- [Text]
[comp.lang.c] a tree question

bhil@ohs.UUCP (Brian T. Hill) (08/09/89)

Does anyone have a good alternative to the AVL method of balancing
binary trees?  It seems to me that the AVL method is wasteful of 
both time and space.

Any solutions will be appreciated.

--------------------------------------------------------------------------
 /"""\       Kerr's Three Rules for a Successful College:
 |^ ^|       Have plenty of football for the alumni, sex for the students,
@|O O|@      and parking for the faculty.
 | - |
  \_/
 %-+-%
   #
 _/ \_       --Brian T. Hill  (...uunet!iconsys!ohs!bhil)  (bhil@ohs.uucp)
--------------------------------------------------------------------------

hascall@atanasoff.cs.iastate.edu (John Hascall) (08/11/89)

In article <421@ohs.UUCP> bhil@ohs.UUCP (Brian T. Hill) writes:
}Does anyone have a good alternative to the AVL method of balancing
}binary trees?  It seems to me that the AVL method is wasteful of 
}both time and space.
 
    How so?

    Insertion (balancing) is O(log n) and requires only 2 extra bits
    per node (although almost everyone uses at least a byte).

    And half the time (roughly) no rebalancing is needed, with single
    and double rotation needed about one time in four each.

    If you insist on another method, how about B-trees?

John Hascall
ISU Comp Center

amirben@TAURUS.BITNET (08/22/89)

In article <421@ohs.UUCP> bhil@ohs.UUCP (Brian T. Hill) writes:
>Does anyone have a good alternative to the AVL method of balancing
>binary trees?  It seems to me that the AVL method is wasteful of
>both time and space.

- [Problems to solve]
• 1. Render this sentence from the thread on balancing binary trees in Spanish: "And half the time (roughly) no rebalancing is needed, with single and double rotation needed about one time in four each."
• 2. In the thread on balancing binary trees, how many extra bits per node does the AVL method require, according to John Hascall?
• 3. Proceed with the thread on balancing binary trees, starting after the last line shown.

- [Data for review]
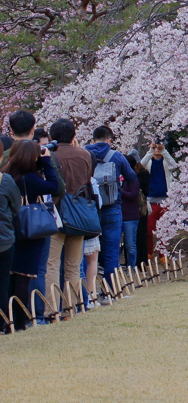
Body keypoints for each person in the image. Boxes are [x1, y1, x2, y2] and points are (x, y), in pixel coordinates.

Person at [7, 140, 59, 329]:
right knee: (24, 276)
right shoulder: (30, 178)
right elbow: (55, 187)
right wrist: (46, 162)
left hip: (12, 228)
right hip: (30, 231)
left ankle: (8, 319)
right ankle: (20, 321)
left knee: (11, 276)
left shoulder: (8, 175)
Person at [45, 118, 94, 315]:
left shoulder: (50, 156)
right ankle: (72, 307)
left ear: (52, 136)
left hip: (56, 214)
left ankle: (51, 310)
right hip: (79, 214)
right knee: (73, 265)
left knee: (52, 265)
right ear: (74, 135)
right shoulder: (86, 155)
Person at [85, 126, 137, 298]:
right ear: (109, 140)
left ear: (93, 140)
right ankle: (109, 291)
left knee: (87, 251)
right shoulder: (116, 156)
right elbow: (132, 177)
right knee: (111, 252)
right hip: (112, 208)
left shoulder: (84, 154)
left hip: (90, 209)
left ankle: (87, 293)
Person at [141, 140, 177, 259]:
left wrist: (164, 151)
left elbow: (175, 165)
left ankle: (163, 254)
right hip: (151, 200)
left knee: (165, 229)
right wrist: (150, 150)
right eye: (155, 147)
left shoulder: (166, 162)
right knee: (149, 229)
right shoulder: (149, 162)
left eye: (158, 147)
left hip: (165, 199)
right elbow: (141, 164)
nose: (157, 149)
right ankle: (149, 252)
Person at [0, 167, 20, 331]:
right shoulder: (5, 180)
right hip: (3, 239)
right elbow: (16, 207)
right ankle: (2, 322)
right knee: (2, 284)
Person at [119, 158, 142, 269]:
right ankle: (116, 267)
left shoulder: (132, 179)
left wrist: (120, 191)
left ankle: (132, 267)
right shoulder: (116, 178)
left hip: (130, 216)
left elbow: (133, 195)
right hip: (117, 214)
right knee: (115, 245)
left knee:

- [List of answers]
• 1. Y la mitad de las veces (aproximadamente) no hace falta reequilibrar, y tanto la rotación simple como la doble se necesitan cada una alrededor de una vez de cada cuatro.

• 2. Only 2 extra bits per node.

• 3.
>

I don't know if you can save a lot beyond AVL trees, but you may find
one of the following methods more elegant/easy-to-implement:

red-black trees --- Sedgewick, Algorithms (Addison-Wesley 83).
2-3 trees --- Aho, Hopcroft and Ullman, The Design and Analysis of
              Computer Algorithms (Addison-Wesley 74).

------
 Amir
------

hascall@atanasoff.cs.iastate.edu (John Hascall) (08/23/89)

In article 1074 amirben%math.tau.ac.il@CUNYVM.CUNY.EDU (Ben-amram Amir) writes:
}In article 421 bhil@ohs.UUCP (Brian T. Hill) writes:

}>Does anyone have a good alternative to the AVL method of balancing...
 
}I don't know if you can save a lot beyond AVL trees, but you may find
}one of the following methods more elegant/easy-to-implement:
 
}2-3 trees --- Aho, Hopcroft and Ullman, The Design and Analysis of
}              Computer Algorithms (Addison-Wesley 74).
 
   BTW, 2-3 trees are really B-trees of order 3.
   They, along with several other trees, are discussed in Knuth V3.
 
   Since this is comp.lang.c :-)  Does anyone know of any good "Algortithm"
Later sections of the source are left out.